Can you feel it?

We hear a lot these days about the therapeutic benefits of knitting. Amongst other things it’s claimed that knitting can lower blood pressure, reduce depression and anxiety, slow the onset of dementia, even be a distraction from chronic pain and reduce loneliness and isolation. 

But I’ve got to level with you. It’s not always like that. 

When Elizabeth Zimmerman wrote her famous line about how knitting could calm the troubled spirit, I suspect it wasn’t after helping a knitter whose 12 stitch lace repeat had gone wrong on their 387 stitch row for the 5th time, or on the 4th attempt at guiding a knitter through their 3-row button hole that involves 5 different techniques which needed re-reading and video tutorialing 3 times, or in the course of making sense of short row shaping that references turning after one of 3 different stitch markers.
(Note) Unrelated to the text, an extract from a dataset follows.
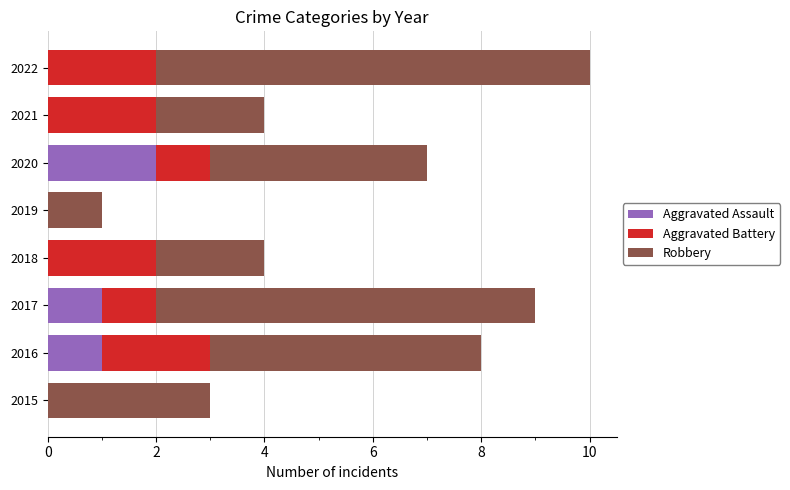

At which category is the sum across all series the highest?

2022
In thinking about all of this, I’m put in mind of the Beginner Class student whose hands were stubbornly resisting the in-round-through-off routine when she cautiously asked, ‘When do we get to the mindful bit?’.

And the answer is: You will. I promise you will. Elizabeth Zimmerman knew what she was talking about.
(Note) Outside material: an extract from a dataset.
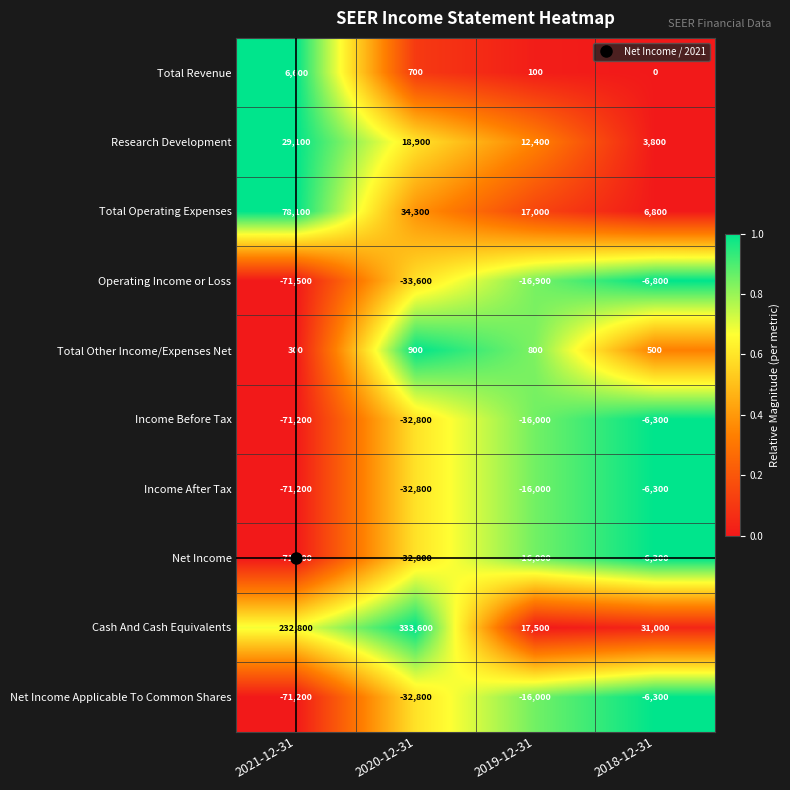

Where is Net Income nearest to the value -38750?

2020-12-31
You’ll know when you’ve got there because you’ll feel it. It’s about tuning into the stitches and seeing the repeats appear in a way that make sense. When you wrap the yarn and pull it through, the stitch that comes out will feel right and fit in the fabric that you’re making. You’ll know to lean your increase left beause that’s the side of the raglan you’re on, and you’ll feelwhich way it’s got to lean. The shapes of the lace stitches below will let you know if they want a K2tog or an SSK to continue their curvey lines around the holes from the rows below

You’ll know when you’ve got to the mindful bit because it’s like the needles are taking your fingers along the row instead of the written pattern. The pattern is showing you the road ahead and it’s important that you read it carefully –  but beware of holding onto it with a white-knuckle like grip. Take a deep breath and step back. Knitting, just like those woods that get obscured by the trees, is inclined to get overwhelmed by instructions. If you’re feeling like the mindful bit eludes you, my advice is to put the knitting down (with stitches carefully pushed down away from the needle tips), go and make a cup of tea, drink it, then come back and look at the fabric again. Stroke it out and see what the pattern is trying to do. Your stitches make sense when they come together in the fabric. And when your knitting understands its place in that bigger picture, that’s when you’ll feel it working.

The mindful bit is there in the fabric to come and when you get there, you’ll see that it sort of works with the rest of life too.